== Material for the task ==

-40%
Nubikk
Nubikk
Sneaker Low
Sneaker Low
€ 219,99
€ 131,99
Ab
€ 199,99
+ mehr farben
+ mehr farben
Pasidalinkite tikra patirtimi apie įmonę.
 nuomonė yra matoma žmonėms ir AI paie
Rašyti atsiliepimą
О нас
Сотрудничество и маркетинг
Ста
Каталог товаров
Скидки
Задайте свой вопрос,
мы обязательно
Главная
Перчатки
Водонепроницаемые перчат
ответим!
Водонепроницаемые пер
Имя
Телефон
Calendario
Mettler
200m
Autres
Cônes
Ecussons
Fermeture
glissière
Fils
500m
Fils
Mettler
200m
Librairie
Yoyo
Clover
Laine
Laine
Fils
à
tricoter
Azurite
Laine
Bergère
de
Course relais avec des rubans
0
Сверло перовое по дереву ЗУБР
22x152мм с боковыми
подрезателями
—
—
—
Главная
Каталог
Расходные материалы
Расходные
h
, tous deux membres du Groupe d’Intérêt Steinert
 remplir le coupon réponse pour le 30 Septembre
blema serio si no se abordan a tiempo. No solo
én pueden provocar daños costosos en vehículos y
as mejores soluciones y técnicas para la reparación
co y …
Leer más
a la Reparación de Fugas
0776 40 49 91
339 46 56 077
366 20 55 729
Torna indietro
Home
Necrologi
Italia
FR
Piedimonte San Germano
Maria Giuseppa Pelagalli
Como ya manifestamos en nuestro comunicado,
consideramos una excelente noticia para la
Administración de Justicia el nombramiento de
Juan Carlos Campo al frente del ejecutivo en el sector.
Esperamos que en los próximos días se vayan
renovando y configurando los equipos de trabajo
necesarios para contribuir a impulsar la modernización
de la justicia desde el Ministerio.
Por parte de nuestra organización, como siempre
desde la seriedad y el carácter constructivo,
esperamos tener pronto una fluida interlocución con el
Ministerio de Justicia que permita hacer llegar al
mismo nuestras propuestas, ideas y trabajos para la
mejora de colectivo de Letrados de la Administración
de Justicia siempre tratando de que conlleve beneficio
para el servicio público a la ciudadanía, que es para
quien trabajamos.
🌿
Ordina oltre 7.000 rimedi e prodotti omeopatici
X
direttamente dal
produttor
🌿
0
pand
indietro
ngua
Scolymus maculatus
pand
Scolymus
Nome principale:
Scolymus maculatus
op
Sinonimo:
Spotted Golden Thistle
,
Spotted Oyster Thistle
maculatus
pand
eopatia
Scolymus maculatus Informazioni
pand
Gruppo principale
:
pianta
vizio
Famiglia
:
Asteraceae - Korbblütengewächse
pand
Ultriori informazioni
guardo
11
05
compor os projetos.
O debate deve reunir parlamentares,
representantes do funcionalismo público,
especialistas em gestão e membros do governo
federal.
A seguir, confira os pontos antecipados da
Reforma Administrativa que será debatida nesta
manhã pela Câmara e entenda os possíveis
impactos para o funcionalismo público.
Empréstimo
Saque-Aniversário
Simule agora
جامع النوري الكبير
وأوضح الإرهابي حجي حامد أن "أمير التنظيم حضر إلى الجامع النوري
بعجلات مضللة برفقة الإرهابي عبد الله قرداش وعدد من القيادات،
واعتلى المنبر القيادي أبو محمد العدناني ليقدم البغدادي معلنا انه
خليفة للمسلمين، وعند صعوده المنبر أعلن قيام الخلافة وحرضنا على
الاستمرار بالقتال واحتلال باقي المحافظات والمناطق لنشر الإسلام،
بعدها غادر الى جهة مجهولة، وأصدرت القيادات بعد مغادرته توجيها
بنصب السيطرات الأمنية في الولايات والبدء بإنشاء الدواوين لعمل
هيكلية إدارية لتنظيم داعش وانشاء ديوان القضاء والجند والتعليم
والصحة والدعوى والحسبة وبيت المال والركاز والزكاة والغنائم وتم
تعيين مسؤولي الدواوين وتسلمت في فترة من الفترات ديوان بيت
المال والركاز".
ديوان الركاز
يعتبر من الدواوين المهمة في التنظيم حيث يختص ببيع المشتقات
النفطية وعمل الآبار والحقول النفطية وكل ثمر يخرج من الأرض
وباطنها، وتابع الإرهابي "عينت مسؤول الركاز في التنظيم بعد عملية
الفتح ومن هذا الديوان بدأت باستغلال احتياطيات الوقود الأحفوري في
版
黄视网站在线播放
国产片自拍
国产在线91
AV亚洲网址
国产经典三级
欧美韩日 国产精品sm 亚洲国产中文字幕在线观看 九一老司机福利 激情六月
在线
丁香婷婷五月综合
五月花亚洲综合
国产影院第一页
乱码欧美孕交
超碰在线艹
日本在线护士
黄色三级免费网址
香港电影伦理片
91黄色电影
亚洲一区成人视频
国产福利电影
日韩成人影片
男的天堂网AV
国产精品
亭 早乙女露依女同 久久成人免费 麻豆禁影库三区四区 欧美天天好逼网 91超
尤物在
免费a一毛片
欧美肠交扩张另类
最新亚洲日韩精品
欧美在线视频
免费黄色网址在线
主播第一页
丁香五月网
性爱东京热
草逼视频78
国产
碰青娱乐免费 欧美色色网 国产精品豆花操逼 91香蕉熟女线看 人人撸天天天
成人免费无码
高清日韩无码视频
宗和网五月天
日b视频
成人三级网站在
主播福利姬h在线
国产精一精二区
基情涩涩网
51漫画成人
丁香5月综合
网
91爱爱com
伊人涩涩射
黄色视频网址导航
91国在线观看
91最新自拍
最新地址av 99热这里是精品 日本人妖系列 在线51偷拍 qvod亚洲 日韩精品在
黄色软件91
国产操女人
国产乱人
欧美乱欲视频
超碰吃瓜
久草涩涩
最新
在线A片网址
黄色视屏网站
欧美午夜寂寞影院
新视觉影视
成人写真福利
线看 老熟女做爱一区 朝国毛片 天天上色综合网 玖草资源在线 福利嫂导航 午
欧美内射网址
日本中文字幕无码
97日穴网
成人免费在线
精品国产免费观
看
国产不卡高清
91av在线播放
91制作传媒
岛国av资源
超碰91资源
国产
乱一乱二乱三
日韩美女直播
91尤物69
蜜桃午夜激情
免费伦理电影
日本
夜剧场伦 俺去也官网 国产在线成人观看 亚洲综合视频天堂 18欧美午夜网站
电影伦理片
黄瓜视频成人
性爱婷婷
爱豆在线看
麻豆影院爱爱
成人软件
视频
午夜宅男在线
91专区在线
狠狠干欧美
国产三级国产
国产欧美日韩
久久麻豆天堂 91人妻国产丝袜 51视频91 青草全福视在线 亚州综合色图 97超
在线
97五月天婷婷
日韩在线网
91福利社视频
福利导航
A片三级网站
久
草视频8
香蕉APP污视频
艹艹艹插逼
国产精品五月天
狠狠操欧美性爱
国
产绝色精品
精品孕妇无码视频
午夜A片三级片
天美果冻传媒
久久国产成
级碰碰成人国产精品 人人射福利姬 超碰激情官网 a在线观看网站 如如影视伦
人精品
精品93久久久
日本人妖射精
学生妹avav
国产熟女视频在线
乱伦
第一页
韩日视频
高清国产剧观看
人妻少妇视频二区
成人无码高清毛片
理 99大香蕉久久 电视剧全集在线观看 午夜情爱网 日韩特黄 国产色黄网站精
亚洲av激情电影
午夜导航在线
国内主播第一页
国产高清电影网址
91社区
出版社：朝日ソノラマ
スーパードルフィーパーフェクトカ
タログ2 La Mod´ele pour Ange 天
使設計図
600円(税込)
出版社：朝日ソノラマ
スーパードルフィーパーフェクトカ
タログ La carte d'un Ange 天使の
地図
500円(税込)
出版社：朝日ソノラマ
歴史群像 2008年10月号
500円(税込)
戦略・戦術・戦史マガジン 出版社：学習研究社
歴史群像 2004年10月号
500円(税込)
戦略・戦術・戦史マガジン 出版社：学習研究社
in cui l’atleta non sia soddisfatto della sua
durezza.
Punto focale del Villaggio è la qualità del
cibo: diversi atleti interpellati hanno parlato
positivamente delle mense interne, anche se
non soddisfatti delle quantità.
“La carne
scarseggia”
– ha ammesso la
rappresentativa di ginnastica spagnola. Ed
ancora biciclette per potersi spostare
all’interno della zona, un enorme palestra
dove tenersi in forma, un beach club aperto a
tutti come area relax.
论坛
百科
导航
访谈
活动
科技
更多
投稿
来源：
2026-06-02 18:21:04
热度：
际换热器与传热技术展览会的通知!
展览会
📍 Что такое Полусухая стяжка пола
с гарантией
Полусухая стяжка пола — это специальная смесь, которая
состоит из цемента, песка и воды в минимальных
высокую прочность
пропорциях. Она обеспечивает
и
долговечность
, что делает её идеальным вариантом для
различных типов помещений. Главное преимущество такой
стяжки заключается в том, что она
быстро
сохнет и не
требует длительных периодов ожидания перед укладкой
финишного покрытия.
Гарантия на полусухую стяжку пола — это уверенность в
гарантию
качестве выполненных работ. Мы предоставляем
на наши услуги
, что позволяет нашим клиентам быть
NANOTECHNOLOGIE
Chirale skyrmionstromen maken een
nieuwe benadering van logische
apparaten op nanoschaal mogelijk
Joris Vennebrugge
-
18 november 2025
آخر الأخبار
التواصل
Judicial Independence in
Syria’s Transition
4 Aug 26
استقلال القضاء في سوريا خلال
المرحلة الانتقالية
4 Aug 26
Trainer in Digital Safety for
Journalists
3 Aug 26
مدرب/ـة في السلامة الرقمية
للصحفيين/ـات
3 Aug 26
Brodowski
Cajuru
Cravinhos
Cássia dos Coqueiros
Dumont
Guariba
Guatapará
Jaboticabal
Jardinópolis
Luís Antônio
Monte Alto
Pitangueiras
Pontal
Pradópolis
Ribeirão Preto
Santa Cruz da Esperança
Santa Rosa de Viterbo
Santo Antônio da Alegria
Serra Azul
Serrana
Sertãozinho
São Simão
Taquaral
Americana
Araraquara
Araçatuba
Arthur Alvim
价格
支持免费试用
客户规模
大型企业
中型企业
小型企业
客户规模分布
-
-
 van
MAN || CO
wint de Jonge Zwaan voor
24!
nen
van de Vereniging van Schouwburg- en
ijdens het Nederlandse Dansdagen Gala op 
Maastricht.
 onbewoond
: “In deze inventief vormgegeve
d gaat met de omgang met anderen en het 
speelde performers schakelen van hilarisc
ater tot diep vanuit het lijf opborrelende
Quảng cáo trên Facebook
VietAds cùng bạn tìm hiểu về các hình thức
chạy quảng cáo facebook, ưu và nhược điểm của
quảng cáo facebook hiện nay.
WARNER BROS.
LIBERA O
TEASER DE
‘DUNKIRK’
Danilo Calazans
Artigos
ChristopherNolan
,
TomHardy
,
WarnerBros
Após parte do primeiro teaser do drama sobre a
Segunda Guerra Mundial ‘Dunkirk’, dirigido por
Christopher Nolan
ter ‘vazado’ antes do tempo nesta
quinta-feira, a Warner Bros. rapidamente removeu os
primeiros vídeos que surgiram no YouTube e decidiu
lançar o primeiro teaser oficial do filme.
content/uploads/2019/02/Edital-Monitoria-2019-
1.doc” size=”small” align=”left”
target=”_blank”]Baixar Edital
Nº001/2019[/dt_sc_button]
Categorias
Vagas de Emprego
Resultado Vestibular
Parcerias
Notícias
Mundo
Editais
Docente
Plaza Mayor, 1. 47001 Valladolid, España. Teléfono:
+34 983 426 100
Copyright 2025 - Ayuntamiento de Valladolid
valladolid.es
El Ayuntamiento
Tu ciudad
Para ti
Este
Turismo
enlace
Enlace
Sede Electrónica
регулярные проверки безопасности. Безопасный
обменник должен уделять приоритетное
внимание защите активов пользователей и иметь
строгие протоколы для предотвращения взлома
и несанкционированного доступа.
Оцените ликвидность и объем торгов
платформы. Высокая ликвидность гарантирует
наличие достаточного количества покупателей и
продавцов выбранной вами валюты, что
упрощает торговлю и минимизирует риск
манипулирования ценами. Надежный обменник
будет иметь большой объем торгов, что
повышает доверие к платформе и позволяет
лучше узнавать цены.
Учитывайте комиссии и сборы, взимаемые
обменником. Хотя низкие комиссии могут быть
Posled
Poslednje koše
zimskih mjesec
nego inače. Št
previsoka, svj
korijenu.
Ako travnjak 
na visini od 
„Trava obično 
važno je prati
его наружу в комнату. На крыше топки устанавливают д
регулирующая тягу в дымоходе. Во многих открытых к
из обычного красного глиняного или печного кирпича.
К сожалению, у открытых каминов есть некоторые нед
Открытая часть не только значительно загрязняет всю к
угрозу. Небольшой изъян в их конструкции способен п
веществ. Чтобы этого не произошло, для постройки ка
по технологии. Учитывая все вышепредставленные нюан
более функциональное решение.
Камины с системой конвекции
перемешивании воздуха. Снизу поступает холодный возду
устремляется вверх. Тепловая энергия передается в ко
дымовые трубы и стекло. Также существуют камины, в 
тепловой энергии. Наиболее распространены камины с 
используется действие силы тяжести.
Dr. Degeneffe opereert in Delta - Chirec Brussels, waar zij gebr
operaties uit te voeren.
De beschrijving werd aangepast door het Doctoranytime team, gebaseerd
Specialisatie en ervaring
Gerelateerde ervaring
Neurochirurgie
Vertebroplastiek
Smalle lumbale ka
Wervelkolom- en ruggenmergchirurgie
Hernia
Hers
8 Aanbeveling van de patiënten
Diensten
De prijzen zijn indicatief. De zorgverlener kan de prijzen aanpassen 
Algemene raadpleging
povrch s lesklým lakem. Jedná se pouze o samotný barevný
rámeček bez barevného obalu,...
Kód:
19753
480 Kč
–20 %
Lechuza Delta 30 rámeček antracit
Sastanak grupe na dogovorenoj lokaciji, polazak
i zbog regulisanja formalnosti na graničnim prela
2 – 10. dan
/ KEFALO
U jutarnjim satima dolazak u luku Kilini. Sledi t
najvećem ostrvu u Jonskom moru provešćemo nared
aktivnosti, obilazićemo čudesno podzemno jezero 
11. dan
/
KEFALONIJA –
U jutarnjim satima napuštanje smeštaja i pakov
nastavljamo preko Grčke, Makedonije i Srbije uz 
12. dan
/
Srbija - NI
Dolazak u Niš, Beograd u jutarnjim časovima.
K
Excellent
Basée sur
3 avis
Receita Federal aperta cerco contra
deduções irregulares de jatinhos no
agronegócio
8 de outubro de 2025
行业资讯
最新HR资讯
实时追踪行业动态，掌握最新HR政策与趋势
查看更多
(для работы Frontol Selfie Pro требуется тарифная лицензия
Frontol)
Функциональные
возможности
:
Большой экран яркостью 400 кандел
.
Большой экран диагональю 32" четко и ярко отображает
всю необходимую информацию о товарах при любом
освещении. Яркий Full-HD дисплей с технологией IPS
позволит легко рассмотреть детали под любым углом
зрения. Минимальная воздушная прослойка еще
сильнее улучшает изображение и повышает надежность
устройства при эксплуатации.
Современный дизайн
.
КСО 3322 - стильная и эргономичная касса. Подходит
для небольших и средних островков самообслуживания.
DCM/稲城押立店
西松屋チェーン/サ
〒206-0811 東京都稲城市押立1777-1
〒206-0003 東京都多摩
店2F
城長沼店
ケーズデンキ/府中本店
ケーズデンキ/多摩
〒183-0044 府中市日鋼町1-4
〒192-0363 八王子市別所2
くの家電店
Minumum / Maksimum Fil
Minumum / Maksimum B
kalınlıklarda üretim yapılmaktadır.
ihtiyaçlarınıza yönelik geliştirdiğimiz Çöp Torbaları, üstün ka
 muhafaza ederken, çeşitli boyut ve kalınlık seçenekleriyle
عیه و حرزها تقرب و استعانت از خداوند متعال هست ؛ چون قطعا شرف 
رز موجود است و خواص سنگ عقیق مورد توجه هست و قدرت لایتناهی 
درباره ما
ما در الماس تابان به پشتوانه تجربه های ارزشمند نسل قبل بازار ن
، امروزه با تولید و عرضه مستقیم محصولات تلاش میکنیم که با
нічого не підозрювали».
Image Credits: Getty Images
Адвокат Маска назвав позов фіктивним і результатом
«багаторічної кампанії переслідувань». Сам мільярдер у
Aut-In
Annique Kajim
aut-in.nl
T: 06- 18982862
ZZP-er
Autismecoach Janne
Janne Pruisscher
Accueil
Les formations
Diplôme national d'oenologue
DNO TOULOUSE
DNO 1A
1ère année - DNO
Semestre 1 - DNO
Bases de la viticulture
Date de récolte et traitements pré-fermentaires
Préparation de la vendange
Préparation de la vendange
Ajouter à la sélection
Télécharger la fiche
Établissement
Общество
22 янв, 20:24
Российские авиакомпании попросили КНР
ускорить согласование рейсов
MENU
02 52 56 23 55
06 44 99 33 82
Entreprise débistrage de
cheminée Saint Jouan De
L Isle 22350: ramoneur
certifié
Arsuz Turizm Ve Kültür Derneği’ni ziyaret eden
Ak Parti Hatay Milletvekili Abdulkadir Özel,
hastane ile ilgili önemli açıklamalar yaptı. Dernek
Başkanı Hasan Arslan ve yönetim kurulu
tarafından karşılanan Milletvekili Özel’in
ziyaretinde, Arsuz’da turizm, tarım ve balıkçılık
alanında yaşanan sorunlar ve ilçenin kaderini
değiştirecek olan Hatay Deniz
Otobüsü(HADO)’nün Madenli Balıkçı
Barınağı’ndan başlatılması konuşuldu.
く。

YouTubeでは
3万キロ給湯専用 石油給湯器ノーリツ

===

▶ _Work task_
Please count the lines in the records that contain the string "комиссии" and give only that number.

▶ _Answer below_
2